« La rencontrer était comme tenir un miroir devant moi. Combien nos deux vies sont conditionnées par des murs et la guerre. »

Sepideh Farsi est une cinéaste iranienne qui a quitté l’Iran à 18 ans après avoir été emprisonnée pour avoir caché un dissident politique. Politisée dès l’adolescence, ses œuvres reflètent ses convictions. Sepideh Farsi a conjugué débrouillardise et courage pour montrer la réalité iranienne au grand public.
Lorsque la guerre éclate à Gaza, elle tente d’entrer dans la ville pour pouvoir documenter le conflit. Son accès est interdit. Grâce à une rencontre fortuite au Caire, Sepideh Farsi reçoit un contact; Fatima (dite Fatem) Hassona, une jeune photojournaliste palestinienne de 24 ans qui se trouve toujours à Gaza.
Put your soul on your hand and walk relate la correspondance vidéo entre les deux femmes, qui dura 1 an, de avril 2024 à avril 2025.
Le film a un format bien simple. Nous suivons les conversations vidéo de Sepideh et Fatem sur leur cellulaire. Parfois, la réalisatrice nous emmène dans son petit quotidien, comme lorsqu’elle doit ouvrir la porte pour ses chats durant une conversation ou lorsqu’elle ferme un rideau et/ou une fenêtre pour mieux entendre et voir Fatem.

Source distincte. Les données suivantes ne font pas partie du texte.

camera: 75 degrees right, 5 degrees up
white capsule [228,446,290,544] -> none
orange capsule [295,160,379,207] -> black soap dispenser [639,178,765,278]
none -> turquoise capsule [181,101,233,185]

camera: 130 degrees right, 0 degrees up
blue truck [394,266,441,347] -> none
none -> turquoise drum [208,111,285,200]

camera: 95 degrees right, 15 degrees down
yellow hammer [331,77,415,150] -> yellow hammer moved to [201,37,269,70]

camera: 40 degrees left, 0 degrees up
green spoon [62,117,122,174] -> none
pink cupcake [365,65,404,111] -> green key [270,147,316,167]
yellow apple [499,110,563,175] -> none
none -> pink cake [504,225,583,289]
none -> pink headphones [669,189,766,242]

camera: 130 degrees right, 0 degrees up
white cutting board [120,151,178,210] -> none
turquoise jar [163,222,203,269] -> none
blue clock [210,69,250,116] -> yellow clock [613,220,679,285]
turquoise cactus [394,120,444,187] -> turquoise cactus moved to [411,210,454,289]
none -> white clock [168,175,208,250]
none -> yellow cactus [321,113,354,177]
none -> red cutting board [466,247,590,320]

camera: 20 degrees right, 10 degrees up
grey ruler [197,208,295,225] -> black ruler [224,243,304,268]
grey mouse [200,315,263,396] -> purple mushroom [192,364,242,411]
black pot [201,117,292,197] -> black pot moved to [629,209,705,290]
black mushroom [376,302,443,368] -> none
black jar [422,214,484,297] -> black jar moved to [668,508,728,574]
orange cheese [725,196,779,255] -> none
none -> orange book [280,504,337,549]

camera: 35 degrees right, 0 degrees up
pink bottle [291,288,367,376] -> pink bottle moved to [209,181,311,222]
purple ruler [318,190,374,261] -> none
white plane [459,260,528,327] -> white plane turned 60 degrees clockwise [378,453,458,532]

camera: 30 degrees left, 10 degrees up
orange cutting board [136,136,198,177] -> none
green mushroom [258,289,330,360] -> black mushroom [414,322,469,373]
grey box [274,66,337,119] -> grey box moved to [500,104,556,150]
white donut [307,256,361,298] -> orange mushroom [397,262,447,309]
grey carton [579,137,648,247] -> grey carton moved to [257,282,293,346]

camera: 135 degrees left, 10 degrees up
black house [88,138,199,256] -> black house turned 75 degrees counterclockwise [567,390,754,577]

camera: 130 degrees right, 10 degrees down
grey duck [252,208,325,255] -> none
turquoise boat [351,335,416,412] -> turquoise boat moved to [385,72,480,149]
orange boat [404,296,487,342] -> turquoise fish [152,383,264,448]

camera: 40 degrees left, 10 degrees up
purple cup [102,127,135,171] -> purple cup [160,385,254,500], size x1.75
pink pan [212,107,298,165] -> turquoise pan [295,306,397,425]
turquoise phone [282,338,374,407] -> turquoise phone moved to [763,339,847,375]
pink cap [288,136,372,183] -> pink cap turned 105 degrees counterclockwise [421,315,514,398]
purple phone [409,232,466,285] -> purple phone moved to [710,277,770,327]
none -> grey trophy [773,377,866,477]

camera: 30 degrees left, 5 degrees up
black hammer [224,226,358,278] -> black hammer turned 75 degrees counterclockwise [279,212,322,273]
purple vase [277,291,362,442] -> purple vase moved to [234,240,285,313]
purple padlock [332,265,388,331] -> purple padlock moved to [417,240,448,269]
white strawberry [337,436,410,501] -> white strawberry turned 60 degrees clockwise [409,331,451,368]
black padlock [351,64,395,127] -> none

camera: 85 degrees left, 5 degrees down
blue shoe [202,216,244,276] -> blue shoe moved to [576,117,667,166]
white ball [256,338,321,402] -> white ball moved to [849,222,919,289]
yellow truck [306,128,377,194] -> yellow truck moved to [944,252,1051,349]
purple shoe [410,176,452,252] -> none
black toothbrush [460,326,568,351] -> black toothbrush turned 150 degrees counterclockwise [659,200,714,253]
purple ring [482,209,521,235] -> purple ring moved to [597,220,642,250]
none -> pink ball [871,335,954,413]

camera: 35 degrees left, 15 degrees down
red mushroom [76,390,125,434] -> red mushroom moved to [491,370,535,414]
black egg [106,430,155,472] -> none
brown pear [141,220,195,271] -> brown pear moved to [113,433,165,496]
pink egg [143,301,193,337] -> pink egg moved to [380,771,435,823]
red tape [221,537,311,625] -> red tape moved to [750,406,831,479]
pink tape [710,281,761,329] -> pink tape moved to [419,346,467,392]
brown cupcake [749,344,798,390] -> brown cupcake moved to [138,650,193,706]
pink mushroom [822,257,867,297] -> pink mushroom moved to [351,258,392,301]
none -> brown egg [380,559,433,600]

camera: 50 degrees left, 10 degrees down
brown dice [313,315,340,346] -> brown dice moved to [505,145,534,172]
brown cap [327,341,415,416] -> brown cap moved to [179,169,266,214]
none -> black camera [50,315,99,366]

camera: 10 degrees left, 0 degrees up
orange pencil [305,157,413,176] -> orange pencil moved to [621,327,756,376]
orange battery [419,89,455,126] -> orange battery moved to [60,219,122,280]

Les conversations seront aussi entrecoupées de photos prises par Fatem. Ces photos magnifiques montrent les résultats des bombardements dans son quartier et les environs, ne cachant rien de la destruction et de la résilience de ses habitants qui tentent de survivre dans des conditions qui ne font que se détériorer.
Au début de leurs échanges, Fatem a toujours le sourire et parle avec détermination et espoir. Elle est fière d’être palestinienne et ne veut pas abandonner Gaza. Malgré les horribles situations qu’elle décrit, son sourire lumineux et son ton léger parviennent rendre à l’insoutenable supportable.
Sepideh n’aurait pas pu trouver un meilleur sujet avec qui échanger, car nous nous attachons immédiatement à Fatem de par sa personnalité et son sourire. Elle parvient à décrire l’horreur et sa réalité sans nous rendre apathiques par la lourdeur de notre impuissance. Car comme Sepideh, comment aider Fatem et les autres gazaouis de ce génocide?
Comme la réalisatrice, nous sommes les spectateurs de cette guerre, qui est le quotidien de Fatem. À plusieurs reprises au cours de leurs conversations, Sepideh lui demande si elle souhaite quitter le pays. À chaque fois, la jeune Palestinienne refuse.

Elle sent un devoir de rester pour prendre des photos et montrer au monde ce qui se passe à Gaza. Malgré la famine, les bombardements qui se rapprochent de plus en plus, le bruit des avions, les fuites à toute heure du jour ou de la nuit et, surtout, la mort constante autour d’elle, Fatem veut continuer à prendre des photos.
Cela n’empêche pas le poids de la guerre de peser sur les épaules de la jeune femme. Le manque de nourriture causé par Israël a un impact sur elle, qui commence à manquer d’énergie et même les conversations avec Sepideh deviennent épuisantes. Les mauvaises connexions internet deviennent de plus en plus fréquentes et, à chaque fois, comme la réalisatrice, nous espérons revoir le visage de Fatem ou d’avoir un petit message pour nous rassurer qu’elle va toujours bien.
Fatem a mentionné cette phrase à Sepideh, durant une de leurs conversations. Qu’elle vient de Les Évadés (Shawshank Redemption, de son titre original), un film qu’elle recommande à la réalisatrice qui ne l’a pas vu.
Fatem aimait la cuisine de sa mère et le chocolat. Elle mentionne souvent à Sepideh espérer avoir une pièce de chocolat.
Fatem aimait les chats.
Fatem était également une poète et aimait chanter pour ses proches. Nous avons la chance de pouvoir entendre un de ses poèmes et un enregistrement qu’elle a fait.
Fatem rêvait de voyager. Une de ses villes de rêve était Rome. Elle voulait visiter les musées et voir le Vatican.

Le 15 avril 2025, Sepideh lui annonçait que leur documentaire a été choisi à Cannes et qu’elle l’invitait à venir présenter le film. Fatem semblait extatique.
Le 16 avril 2025, Fatem est tuée dans un bombardement israélien, avec neuf membres de sa famille.
Au moment d’écrire ces lignes, le cessez-le-feu entre Israël et la Palestine tient encore, malgré la fragilité de l’accord et les violations des deux parties. Je ne peux que souhaiter et espérer que cette guerre se termine et que la Palestine soit enfin libérée.
Et je souhaite que tous puissent voir ce film. Afin de ne pas oublier Gaza, ses habitants et Fatem.